The little shepherds guiding
their flocks from lush spot to lush spot in the pasture call out to one another
in song from hilltop to hilltop. Līgo is a benediction. The word and the
melody express the same thing. The two-syllable word means "let the
deities weave and bind every big and little thing into a unified whole by
moving in the wave-like swaying motion
characteristic of nature". A līgo daina celebrates the
accomplishment in words: let the sun
sway, let the bee sway, let the youths and maidens sway, let the whole wide
world sway. And the humans' motive and
duty in singing is to strengthen the deities as humans participate in the
dynamism of the world to keep it energetic and strong.
The voices of young maidens and lads soon join those
of the shepherds. They sing the līgo
songs as they work, as they move about the farmstead and the fields. They
address one another in song, and receive replies, at times to challenge or
provoke one another, at times for the pure joy of their healthy youth and
strength and movement. Eventually, their song encourages the older people to
join in, until everyone everywhere is
singing from morning to nightfall. Singing will continue up to and during the
three days of the Jānis celebration, only to come to a complete stop
once "Jānis has departed".
At the solstice, the universe is wide open; underground, earth
and heaven are equally accessible. This is the glory of a festival but at the
same time dangerous too. The witches, evil and mischievous spirits take
advantage of the free passage everywhere. To keep everyone safe, people stick a rowan branch at every sill and
gate, around the fields and animal enclosures;
to impede the movement of the evil ones, they strew nettles, thistles
and barbed greenery on roofs, along walks and on fences.
Once all these preparations are
well in place, the celebrations can begin. The first day of Jāņi is
devoted to bringing the outdoors in.
Garlands of oak and linden boughs and flowers of the field festoon the
walls, the furniture and all else in the dwelling house, as well as the animal
barns. The oaks will strengthen the men,
the linden the women, and the birches enhance the widening family tree as they
stand for cousins, progeny, and relatives-by-marriage far and wide. Together
with the aromatic sweet flags on the floors, the greenery exudes the unique Jāņi
aroma. (Swedes and Estonians observe the same custom.) After Jānis' Day, the greenery will be
gathered, dried, and kept for feeding to the livestock at needy times such as
at a calf's birth or during an illness.
In the evening, the people go to
the steam bath house to cleanse themselves physically and spiritually. The bath
whisk must include many "Jānis' herbs", the ones with blue
flowers (cornflower, blue-collar, etc.) in sympathetic magic of Jānis' phallus,
as well as many healing plants, such as valerian. (In England, the preferred
plant is bloodwort, reflecting the yellow or "gold" of the sun.)

=-=-=

Aim 1:
According to the passage on Jāņi customs, why do people place rowan branches at every sill and gate and around the fields and animal enclosures?

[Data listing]
=-=-=

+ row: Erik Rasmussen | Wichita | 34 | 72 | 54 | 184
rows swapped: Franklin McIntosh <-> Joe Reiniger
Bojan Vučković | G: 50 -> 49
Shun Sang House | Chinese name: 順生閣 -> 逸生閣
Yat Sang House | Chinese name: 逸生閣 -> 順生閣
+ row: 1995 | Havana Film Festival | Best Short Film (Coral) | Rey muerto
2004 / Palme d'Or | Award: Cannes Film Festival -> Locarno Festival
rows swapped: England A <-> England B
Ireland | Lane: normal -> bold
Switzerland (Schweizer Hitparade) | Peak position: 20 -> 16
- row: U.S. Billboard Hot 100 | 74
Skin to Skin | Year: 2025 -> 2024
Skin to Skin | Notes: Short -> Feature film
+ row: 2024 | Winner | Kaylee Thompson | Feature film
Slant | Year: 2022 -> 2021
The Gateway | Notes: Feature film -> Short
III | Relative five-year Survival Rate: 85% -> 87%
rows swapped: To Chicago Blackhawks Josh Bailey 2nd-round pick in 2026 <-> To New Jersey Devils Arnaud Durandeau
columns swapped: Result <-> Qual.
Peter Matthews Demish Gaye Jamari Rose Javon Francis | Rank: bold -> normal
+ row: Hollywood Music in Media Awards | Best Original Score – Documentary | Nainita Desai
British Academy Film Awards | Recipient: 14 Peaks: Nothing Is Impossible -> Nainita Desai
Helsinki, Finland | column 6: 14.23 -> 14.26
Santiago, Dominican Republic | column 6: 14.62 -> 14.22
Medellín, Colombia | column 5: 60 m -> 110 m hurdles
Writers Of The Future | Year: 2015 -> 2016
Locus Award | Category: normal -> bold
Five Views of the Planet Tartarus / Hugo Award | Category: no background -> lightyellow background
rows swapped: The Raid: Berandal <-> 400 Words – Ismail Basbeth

=-=-=

Aim 2:
Turn the Data listing into a numbered list, starting with its first line and going on through the line that contains "(Coral) | Rey muerto".

Exercise response 1:
At the solstice the universe is wide open, and witches and evil and mischievous spirits take advantage of that free passage everywhere. People set out the rowan branches to keep everyone safe from them.

Exercise response 2:
1. + row: Erik Rasmussen | Wichita | 34 | 72 | 54 | 184
2. rows swapped: Franklin McIntosh <-> Joe Reiniger
3. Bojan Vučković | G: 50 -> 49
4. Shun Sang House | Chinese name: 順生閣 -> 逸生閣
5. Yat Sang House | Chinese name: 逸生閣 -> 順生閣
6. + row: 1995 | Havana Film Festival | Best Short Film (Coral) | Rey muerto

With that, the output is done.